4 Alasan Mengapa MU Bisa Akhiri Musim di Zona Liga Champions

Oleh Aditya Wicaksono pada 26 Okt 2019, 20:00 WIB
Diperbarui 28 Okt 2019, 19:13 WIB
Harry Maguire, Manchester United

Jakarta Manchester United (MU) sedang mengalami titik balik yang positif setelah menahan imbang Liverpool dan meraih kemenangan pertama di laga tandang saat menghadapi Partizan Beograd di Liga Europa. Hasil itu diharapkan dapat menjadi awal untuk hasil positif berikutnya bagi Manchester United.

Banyak orang yang meragukan kapasitas MU dalam berkompetisi di Premier League. Manchester United sedang mengalami sejumlah permasalahan yang sulit teratasi pada saat ini.

Peluang Manchester United dalam memperebutkan gelar Premier League sangat kecil. Namun, The Red Devils masih memiliki peluang untuk mengakhiri musim dengan finis di zona Liga Champions.

Premier League masih menyisakan 29 pertandingan pada musim ini. Perjuangan tim Setan Merah dalam bersaing di Premier League tidak akan semakin mudah.

Namun, masih banyak kesempatan bagi MU untuk memperebutkan satu slot di zona Liga Champions. Berikut ini empat alasan Manchester United bisa menembus zona Liga Champions pada akhir musim nanti:

 

 

* Dapatkan pulsa gratis senilai jutaan rupiah dengan download aplikasi terbaru Liputan6.com mulai 11-31 Oktober 2019 di tautan ini untuk Android dan di sini untuk iOS

2 of 5

Pulihnya Para Pemain yang Cedera

Manchester United Vs Watford
Pemain Manchester United, Anthony Martial. (AP/Martin Rickett)

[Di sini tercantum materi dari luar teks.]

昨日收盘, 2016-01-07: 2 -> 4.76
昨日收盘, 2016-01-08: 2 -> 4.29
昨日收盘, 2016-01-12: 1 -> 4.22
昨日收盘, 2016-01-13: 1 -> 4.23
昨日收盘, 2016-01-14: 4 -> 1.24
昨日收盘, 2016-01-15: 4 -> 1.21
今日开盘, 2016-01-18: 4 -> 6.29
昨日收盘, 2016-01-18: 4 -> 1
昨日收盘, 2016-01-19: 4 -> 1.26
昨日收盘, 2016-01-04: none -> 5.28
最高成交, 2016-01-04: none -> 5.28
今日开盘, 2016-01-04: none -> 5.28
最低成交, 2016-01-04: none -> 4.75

Badai cedera adalah satu penyebab keterpurukan Manchester United pada awal musim ini. Para pemain penting seperti Paul Pogba, Anthony Martial, dan Luke Shaw harus menepi karena cedera yang mereka alami.

Hal ini yang membuat stabilitas kekuatan Manchester United terganggu. Dengan tidak adanya pemain-pemain tersebut, praktis Ole Gunnar Solskjaer hanya dapat menggunakan pemain seadanya. Bahkan, manajer asal Norwegia tersebut memainkan pemain muda yang kurang berpengalaman.

Kini, publik Old Trafford sudah tidak perlu khawatir. Beberapa pemain sudah kembali dari cedera yang mereka alami. Pemain-pemain tersebut sudah cukup fit dalam membantu tim Setan Merah meraup cukup banyak poin di Premier League.

3 of 5

Ole Gunnar Solskjaer Temukan Formasi Ideal

Pelatih Manchester United, Ole Gunnar Solksjaer, bersiap memimpin latihan jelang laga 16 besar Liga Champions. (AFP/Franck Fife)
Manajer Manchester United, Ole Gunnar Solskjaer. (AFP/Franck Fife)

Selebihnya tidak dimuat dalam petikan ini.